* [TASKS TO COMPLETE]
1) Using the passage about school nuclear drills, decide whether each statement agrees with it: (a) The writer grew up during the 80s. (b) A classmate noted that once you saw the light, your retina was already burned. (c) The writer considers the drills to have been useful. Answer yes or no for each and quote the deciding words.
2) In the passage about school nuclear drills, what did the writer put over their head during the drills?
3) Rewrite the paragraph of the passage about school nuclear drills that begins "I have had people in the past" as a short list of its main points.

* [SOURCE DOCUMENT]
((
I have had people in the past ask me how what got me involved in the prepper (survivalist) movement? While many reasons are religious based and involve practices taught to them by their faith, I can only attest to a partial truth in that answer. I did grow up during the 80s and while baby boomers and a few numbers of Gen Xers can remember the nuclear drills that schools did back in the day, I can still recall in detail putting a book over my head and thinking this was somehow going to protect me from the radiation and intense heat that would strip the flesh from my bones like Sarah Connor in Terminator 2. The drills were ridiculous and even one kid in my class asked the question on how to not look once you saw the light when a nuclear detonation happened?  As he pointed out once you saw the light your retina was already burned. The drills and precautions done during that time were pointless and amounted to nothing when the real event came upon us and fortunately for us it never did.
))
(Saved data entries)
((
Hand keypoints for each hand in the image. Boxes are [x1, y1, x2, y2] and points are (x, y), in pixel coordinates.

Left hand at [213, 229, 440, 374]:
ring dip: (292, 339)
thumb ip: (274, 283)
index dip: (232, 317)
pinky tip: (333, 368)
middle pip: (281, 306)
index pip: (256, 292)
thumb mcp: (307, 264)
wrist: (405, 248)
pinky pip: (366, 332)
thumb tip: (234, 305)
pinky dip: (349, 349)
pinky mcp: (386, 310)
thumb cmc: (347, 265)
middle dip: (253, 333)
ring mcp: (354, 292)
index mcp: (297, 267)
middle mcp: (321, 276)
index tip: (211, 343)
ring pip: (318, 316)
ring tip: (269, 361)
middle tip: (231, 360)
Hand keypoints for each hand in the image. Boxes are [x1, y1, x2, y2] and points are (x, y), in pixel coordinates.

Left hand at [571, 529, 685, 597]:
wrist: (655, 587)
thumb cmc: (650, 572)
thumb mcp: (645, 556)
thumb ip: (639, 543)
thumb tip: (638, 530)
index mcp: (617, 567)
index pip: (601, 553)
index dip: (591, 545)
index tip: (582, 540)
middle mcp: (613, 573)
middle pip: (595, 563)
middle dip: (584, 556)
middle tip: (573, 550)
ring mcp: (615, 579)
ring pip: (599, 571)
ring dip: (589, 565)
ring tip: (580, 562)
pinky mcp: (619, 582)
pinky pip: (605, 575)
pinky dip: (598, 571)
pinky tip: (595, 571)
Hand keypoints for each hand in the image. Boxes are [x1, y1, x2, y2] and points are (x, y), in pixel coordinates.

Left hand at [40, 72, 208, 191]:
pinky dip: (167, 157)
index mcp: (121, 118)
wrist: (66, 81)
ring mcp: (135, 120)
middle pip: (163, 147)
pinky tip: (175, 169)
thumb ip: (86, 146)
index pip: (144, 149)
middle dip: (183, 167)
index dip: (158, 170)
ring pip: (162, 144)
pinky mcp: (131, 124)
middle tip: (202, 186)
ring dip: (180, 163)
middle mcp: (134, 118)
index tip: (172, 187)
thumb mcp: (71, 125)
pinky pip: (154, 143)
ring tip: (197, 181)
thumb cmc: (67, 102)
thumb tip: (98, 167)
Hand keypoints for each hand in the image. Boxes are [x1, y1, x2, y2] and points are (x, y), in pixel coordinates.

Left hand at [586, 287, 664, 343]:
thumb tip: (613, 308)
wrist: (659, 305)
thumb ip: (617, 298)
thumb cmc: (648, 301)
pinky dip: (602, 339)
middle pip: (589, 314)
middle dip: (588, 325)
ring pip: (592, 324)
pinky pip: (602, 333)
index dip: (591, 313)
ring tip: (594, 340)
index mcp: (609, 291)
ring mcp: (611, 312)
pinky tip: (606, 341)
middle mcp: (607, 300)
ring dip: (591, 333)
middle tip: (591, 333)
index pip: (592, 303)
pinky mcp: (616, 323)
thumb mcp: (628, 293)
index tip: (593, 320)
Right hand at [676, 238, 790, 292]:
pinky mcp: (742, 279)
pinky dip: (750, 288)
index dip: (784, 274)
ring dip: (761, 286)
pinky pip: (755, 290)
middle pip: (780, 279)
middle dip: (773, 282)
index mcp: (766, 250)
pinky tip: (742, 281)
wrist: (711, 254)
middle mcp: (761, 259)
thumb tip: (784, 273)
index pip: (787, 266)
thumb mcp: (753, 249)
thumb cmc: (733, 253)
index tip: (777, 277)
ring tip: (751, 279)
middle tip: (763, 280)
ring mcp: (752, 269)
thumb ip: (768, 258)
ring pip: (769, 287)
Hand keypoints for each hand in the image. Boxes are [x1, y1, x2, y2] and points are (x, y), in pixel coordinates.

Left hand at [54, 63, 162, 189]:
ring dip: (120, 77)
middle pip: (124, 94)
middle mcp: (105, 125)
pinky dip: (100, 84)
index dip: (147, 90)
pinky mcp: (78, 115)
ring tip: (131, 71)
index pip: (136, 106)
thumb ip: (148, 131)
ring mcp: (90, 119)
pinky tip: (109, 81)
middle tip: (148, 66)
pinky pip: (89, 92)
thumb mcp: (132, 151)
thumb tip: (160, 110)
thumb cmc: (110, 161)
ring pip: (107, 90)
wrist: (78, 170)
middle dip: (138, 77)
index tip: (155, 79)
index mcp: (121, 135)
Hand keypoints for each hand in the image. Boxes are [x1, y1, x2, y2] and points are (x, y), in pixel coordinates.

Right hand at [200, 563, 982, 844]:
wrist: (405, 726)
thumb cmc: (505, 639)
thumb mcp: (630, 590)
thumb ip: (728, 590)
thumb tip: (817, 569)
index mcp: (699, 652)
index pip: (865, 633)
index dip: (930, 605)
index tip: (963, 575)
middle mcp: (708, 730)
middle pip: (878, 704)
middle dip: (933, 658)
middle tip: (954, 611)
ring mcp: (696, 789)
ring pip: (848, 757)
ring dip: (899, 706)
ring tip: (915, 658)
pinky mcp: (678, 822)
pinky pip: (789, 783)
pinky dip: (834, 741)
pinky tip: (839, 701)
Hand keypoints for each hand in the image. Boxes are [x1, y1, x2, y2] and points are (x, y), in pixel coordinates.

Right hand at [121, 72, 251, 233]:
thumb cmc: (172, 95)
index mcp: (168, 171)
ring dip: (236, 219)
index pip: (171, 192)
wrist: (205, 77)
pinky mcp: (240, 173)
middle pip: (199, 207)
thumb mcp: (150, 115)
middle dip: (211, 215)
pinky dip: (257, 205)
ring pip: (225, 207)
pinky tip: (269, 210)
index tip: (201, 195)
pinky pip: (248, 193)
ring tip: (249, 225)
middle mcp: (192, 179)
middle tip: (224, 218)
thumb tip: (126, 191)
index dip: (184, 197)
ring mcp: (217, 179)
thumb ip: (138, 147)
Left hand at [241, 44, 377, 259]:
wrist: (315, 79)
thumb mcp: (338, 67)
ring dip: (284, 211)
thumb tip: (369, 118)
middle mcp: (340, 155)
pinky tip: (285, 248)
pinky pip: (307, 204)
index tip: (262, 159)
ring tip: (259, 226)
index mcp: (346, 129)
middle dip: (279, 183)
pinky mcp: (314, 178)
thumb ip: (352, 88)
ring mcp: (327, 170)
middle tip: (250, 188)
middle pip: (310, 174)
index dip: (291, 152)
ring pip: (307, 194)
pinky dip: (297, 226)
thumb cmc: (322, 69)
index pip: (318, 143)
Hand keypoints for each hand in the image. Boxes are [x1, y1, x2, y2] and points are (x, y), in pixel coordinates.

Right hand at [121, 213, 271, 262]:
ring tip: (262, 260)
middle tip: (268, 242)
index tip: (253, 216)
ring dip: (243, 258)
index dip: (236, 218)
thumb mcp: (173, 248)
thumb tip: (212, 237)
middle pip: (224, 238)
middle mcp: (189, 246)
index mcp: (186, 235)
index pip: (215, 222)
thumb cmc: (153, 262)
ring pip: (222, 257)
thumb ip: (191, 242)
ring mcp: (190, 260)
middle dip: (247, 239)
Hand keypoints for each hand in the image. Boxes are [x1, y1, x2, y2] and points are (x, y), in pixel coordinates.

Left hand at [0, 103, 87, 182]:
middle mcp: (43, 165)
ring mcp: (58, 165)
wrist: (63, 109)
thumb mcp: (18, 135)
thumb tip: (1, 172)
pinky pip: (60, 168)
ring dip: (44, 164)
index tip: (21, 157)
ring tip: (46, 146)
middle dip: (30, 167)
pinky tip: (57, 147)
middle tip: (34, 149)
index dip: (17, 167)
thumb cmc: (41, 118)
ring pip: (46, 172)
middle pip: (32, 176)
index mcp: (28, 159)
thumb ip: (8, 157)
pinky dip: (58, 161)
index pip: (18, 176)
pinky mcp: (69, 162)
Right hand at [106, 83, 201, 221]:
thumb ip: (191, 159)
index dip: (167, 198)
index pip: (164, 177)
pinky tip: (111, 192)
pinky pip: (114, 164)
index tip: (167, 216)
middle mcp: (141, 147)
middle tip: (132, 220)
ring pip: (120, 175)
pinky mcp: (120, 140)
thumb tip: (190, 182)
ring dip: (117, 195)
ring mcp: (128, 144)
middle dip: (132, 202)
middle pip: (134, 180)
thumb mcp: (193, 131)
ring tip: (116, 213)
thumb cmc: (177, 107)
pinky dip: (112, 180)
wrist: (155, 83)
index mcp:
))
* [ANSWERS PER TASK]
1)
(a) Yes: "I did grow up during the 80s"
(b) Yes: "As he pointed out once you saw the light your retina was already burned."
(c) No: "The drills were ridiculous"

2) A book.

3)
- People have asked the writer what led to joining the prepper (survivalist) movement.
- Many preppers have religious reasons, but the writer says that explanation is only partly true in this case.
- The writer grew up in the 80s and remembers school nuclear drills in detail, including putting a book over one's head for protection against radiation and heat.
- The writer calls the drills ridiculous. One classmate asked how you could avoid looking once you saw the light of a detonation, since by then your retina would already be burned.
- The writer judges the drills and precautions pointless, adding that fortunately the real event never came.